* **SUPPLIED RECORDS**:
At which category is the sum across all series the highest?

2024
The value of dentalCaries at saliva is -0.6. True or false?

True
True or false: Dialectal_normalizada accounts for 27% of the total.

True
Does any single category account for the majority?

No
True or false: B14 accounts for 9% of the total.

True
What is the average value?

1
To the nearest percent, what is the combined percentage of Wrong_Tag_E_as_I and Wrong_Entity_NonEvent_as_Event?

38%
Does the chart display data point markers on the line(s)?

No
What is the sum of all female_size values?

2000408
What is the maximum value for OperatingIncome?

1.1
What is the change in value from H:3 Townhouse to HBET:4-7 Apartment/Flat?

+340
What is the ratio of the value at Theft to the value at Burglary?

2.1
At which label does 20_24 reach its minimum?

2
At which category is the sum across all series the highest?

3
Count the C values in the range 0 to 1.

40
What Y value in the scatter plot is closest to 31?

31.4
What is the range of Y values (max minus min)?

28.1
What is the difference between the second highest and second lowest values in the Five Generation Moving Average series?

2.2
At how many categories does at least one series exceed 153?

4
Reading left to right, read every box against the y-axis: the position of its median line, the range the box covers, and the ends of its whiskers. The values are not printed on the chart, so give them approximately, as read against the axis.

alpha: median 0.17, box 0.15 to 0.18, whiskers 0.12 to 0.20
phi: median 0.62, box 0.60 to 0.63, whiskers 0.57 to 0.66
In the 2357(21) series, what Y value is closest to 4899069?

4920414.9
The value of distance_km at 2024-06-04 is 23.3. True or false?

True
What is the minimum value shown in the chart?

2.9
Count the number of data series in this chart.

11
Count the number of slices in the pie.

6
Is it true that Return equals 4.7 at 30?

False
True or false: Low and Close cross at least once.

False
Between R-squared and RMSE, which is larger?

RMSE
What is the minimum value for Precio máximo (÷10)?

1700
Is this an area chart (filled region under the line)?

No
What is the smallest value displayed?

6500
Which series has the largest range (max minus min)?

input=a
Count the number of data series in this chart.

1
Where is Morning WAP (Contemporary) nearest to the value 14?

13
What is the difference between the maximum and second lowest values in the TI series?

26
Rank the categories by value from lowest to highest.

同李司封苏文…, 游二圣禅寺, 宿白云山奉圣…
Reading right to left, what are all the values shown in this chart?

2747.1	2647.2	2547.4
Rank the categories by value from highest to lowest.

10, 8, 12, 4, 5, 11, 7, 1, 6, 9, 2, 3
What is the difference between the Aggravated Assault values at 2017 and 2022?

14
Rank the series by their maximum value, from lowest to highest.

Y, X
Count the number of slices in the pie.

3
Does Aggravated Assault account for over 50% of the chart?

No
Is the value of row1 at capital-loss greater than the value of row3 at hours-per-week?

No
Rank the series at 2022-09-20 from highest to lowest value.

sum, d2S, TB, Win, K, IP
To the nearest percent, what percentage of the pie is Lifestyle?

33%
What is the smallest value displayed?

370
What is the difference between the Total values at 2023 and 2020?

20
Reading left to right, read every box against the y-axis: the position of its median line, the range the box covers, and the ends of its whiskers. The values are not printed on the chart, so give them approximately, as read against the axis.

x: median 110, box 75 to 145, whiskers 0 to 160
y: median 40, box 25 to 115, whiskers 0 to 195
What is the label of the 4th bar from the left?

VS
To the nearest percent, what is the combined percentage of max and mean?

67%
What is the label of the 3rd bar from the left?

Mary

* **EXERCISE DESCRIPTION**:
Which lines of the listing contain the word "second"? Gather each of them and copy it out in full.

* **SOLUTION TO THIS PROBLEM**:
What is the difference between the second highest and second lowest values in the Five Generation Moving Average series?
What is the difference between the maximum and second lowest values in the TI series?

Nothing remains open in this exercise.